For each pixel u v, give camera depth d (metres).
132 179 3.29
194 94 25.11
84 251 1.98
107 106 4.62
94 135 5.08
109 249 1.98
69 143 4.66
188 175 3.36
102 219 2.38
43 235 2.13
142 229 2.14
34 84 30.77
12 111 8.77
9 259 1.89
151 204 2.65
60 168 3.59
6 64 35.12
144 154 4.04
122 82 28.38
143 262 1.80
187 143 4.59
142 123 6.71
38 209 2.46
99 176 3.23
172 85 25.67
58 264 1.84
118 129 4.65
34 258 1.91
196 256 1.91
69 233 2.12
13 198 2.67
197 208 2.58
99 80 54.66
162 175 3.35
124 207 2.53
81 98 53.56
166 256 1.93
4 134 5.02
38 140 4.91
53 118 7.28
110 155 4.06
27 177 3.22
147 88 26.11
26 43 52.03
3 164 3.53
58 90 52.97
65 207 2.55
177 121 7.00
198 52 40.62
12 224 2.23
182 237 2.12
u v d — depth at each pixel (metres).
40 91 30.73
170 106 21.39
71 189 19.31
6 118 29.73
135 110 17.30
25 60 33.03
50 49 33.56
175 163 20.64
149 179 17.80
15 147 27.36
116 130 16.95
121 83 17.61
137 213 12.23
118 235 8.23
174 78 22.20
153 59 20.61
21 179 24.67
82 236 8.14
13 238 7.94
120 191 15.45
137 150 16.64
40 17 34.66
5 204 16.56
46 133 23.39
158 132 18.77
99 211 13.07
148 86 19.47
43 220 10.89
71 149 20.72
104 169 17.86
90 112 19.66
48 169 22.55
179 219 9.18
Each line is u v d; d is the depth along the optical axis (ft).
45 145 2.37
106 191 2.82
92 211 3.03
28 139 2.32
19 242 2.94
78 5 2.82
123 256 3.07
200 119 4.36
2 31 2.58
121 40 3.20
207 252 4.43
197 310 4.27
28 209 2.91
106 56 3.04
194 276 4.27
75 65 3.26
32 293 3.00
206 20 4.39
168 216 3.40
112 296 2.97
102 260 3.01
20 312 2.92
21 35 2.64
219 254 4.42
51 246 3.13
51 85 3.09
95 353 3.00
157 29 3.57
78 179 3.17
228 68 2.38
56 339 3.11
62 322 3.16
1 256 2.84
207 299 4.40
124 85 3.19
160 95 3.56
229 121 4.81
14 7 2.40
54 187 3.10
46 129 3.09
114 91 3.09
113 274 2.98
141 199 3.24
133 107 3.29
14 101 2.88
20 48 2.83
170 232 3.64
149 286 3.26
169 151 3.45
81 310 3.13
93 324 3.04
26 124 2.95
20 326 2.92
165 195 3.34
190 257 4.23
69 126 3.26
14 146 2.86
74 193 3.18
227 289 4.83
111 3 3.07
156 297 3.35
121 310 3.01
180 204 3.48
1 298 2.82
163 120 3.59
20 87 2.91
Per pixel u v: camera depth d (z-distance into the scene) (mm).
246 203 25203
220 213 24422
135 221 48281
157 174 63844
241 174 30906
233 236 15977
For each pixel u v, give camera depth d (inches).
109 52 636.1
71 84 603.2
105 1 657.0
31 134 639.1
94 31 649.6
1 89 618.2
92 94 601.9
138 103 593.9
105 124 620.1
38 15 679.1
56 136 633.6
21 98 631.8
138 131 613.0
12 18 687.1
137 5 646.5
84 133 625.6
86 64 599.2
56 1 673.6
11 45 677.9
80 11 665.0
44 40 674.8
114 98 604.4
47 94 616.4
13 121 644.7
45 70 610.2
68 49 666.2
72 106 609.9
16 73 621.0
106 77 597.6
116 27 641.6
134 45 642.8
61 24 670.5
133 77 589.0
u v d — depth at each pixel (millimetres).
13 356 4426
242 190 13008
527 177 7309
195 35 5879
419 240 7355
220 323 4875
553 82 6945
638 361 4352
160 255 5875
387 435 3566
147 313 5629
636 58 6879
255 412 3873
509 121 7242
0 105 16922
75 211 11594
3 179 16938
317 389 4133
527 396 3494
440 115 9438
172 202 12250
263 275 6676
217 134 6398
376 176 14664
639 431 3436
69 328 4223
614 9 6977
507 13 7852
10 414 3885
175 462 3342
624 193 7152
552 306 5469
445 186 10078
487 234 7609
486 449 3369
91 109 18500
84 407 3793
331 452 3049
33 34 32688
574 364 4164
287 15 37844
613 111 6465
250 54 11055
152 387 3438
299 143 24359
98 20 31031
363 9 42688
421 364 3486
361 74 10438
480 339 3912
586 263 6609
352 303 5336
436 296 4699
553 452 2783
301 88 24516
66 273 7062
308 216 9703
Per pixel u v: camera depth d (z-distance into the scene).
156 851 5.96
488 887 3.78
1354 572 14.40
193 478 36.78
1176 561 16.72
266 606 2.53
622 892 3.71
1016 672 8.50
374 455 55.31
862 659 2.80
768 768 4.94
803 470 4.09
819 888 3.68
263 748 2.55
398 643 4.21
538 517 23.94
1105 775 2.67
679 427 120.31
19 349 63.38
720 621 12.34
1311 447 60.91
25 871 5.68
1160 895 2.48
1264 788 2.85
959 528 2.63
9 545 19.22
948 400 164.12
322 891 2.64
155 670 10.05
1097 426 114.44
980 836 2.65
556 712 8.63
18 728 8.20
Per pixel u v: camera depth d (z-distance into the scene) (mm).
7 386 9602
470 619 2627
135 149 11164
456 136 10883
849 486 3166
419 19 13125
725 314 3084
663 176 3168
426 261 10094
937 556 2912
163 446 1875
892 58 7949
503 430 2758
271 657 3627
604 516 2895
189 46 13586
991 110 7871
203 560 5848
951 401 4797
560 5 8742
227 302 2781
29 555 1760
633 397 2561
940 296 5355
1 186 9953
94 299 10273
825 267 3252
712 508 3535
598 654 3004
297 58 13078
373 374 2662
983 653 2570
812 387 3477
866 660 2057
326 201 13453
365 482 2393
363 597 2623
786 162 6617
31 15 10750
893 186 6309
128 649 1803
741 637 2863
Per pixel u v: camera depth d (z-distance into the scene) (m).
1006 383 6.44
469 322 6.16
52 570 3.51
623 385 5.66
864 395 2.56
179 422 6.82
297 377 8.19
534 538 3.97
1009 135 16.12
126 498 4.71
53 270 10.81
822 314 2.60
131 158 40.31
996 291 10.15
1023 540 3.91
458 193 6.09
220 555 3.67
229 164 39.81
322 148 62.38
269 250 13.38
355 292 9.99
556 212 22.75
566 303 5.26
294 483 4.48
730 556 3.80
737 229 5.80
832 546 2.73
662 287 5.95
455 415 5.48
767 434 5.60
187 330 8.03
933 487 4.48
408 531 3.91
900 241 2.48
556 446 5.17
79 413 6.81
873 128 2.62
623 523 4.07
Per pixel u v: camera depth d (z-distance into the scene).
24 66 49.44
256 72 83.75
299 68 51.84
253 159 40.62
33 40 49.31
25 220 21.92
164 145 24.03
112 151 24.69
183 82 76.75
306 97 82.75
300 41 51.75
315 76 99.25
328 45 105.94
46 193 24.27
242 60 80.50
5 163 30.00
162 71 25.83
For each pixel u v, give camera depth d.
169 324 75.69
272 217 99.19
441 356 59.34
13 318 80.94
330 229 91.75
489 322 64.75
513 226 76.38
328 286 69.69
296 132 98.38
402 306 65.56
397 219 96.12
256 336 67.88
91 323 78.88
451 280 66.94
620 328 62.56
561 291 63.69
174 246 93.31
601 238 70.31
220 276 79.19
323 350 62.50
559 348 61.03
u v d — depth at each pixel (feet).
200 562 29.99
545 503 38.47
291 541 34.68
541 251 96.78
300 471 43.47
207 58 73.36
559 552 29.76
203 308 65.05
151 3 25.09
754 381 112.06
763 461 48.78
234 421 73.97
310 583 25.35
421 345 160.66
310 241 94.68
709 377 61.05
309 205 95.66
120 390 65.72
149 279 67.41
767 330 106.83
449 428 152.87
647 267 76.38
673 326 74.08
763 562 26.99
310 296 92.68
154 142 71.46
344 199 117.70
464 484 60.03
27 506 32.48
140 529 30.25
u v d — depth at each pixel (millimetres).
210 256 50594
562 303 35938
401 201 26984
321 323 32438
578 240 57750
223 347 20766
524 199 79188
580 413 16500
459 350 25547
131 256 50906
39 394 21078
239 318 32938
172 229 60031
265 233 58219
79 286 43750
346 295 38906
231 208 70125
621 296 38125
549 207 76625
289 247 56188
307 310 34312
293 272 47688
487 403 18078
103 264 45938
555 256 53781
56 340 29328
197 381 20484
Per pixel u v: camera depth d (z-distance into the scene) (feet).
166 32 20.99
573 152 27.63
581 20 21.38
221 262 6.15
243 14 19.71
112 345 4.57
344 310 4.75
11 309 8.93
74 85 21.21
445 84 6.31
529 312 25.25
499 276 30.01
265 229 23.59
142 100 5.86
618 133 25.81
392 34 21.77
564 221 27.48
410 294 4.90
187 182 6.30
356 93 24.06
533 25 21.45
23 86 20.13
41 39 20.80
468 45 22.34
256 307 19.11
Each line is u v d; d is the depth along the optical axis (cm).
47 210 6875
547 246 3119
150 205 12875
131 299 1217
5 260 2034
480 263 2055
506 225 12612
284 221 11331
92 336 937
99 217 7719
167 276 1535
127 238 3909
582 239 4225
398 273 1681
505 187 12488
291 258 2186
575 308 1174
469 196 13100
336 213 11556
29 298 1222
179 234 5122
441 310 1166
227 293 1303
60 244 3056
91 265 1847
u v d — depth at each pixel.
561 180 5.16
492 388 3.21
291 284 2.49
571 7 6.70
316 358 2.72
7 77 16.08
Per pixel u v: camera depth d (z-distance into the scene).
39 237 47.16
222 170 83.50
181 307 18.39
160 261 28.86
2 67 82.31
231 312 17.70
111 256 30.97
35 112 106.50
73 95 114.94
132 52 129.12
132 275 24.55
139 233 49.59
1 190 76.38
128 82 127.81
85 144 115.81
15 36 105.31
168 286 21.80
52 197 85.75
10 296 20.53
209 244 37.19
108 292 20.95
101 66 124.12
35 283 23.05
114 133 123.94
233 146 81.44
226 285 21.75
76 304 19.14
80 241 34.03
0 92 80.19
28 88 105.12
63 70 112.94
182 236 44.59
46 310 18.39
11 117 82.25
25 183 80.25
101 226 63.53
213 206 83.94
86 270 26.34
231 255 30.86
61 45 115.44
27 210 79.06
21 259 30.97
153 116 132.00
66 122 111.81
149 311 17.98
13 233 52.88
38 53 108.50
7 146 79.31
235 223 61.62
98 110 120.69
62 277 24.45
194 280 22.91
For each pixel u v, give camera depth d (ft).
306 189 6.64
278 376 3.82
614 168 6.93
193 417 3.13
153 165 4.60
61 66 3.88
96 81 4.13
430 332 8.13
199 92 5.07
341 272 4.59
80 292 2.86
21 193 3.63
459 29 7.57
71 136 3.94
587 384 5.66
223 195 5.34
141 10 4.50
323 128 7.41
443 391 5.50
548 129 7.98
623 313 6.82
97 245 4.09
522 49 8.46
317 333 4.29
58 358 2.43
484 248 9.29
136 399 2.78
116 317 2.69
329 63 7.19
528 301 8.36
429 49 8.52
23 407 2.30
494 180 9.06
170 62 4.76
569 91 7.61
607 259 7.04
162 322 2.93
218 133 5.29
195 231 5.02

• **Work task**
The reply should hold only the lines of the listing above starting at the line containing "172 85 25.67" and ending at the line containing "137 213 12.23", exactly as written.

• **Exercise result**
172 85 25.67
58 264 1.84
118 129 4.65
34 258 1.91
196 256 1.91
69 233 2.12
13 198 2.67
197 208 2.58
99 80 54.66
162 175 3.35
124 207 2.53
81 98 53.56
166 256 1.93
4 134 5.02
38 140 4.91
53 118 7.28
110 155 4.06
27 177 3.22
147 88 26.11
26 43 52.03
3 164 3.53
58 90 52.97
65 207 2.55
177 121 7.00
198 52 40.62
12 224 2.23
182 237 2.12
u v d — depth at each pixel (metres).
40 91 30.73
170 106 21.39
71 189 19.31
6 118 29.73
135 110 17.30
25 60 33.03
50 49 33.56
175 163 20.64
149 179 17.80
15 147 27.36
116 130 16.95
121 83 17.61
137 213 12.23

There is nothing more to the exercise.